** Opening Provided passage block **
I agree with all of the above.


----------



## MarcusMaximus (Mar 10, 2017)

mc_deli said:


> I am also "proud" never to have posted any music here out of fear!
> 
> Mix references, mix references, mix references, mix references



Yeah I hear you! Glad I'm not the only one. Also glad you're proud of it! And mix references for sure, although they can also set up an 'impossible standard' due to them having been so professionally produced. Can't hope to match that at home! But as a ballpark to aim for, absolutely.



Ashermusic said:


> I agree with all of the above.



Yes that's what I believe to be true as well. However, listening to the demos I mentioned at the start I can't believe that they're simply using the same basic libraries that I own and not employing some mixing/mastering tricks beyond orchestration and balance. However when you talk about "broadband enhancement, finding the little bit larger than life thing" afterlight82, that's the sort of thing I mean - the subtle but powerful tweaks and adjustments that can make an already ok orchestration and mix into something that has that extra edge of definition and depth. That's surely where the real skill of mixing comes in. Or perhaps that's more the mastering stage, after the balancing you describe so well has been achieved. However I absolutely agree that orchestration is the primary 'mixing tool'.
** Closing Provided passage block **
## Task
Rewrite the forum thread on mixing, starting at the words "## MarcusMaximus (Mar" and ending after "aim for, absolutely.", with "professionally produced" changed to "expertly produced".
** Opening Supplied information block **
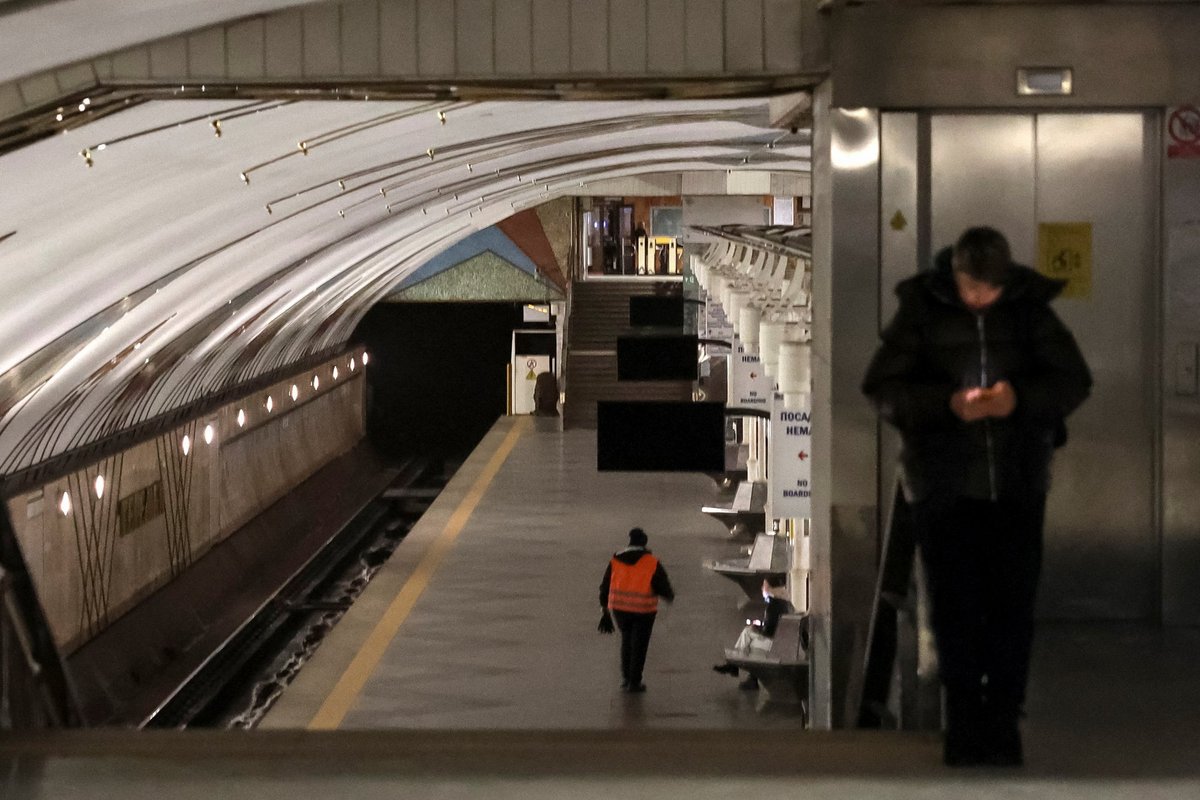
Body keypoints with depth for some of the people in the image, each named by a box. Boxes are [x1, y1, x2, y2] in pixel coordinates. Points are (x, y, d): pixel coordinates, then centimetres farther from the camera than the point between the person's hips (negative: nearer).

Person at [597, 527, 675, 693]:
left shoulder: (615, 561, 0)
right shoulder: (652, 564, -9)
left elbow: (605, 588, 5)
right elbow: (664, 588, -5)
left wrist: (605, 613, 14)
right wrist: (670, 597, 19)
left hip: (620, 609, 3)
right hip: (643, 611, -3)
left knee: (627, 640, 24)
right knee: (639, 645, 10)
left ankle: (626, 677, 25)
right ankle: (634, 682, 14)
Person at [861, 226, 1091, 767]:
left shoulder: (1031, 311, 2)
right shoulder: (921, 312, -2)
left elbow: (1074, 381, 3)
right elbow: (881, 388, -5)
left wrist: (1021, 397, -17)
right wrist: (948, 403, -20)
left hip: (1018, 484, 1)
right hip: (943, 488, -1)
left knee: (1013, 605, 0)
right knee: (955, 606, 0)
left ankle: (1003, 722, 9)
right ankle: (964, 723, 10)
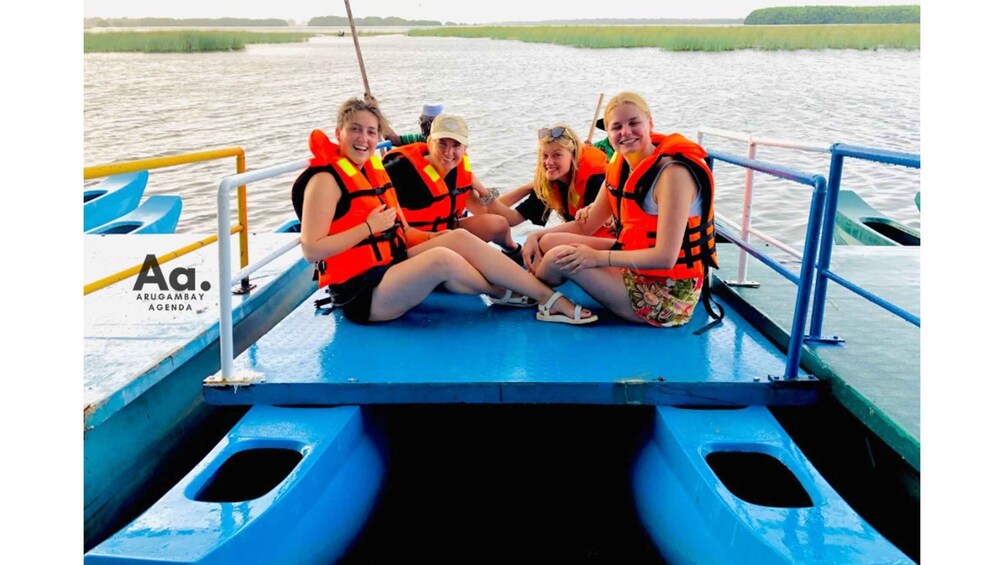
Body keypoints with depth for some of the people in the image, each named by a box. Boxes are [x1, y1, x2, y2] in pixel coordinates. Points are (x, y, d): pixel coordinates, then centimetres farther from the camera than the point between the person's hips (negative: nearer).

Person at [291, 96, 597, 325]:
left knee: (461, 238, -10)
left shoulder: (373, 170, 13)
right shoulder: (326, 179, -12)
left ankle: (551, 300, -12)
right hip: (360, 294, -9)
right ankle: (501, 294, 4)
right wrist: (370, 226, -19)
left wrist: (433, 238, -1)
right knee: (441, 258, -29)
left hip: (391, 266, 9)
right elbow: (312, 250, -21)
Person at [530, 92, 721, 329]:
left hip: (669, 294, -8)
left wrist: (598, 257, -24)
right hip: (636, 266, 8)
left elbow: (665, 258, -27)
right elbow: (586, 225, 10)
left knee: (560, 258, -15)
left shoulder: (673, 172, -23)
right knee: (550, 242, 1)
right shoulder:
** Closing Supplied information block **
## Answer space
## MarcusMaximus (Mar 10, 2017)

mc_deli said:


> I am also "proud" never to have posted any music here out of fear!
> 
> Mix references, mix references, mix references, mix references



Yeah I hear you! Glad I'm not the only one. Also glad you're proud of it! And mix references for sure, although they can also set up an 'impossible standard' due to them having been so expertly produced. Can't hope to match that at home! But as a ballpark to aim for, absolutely.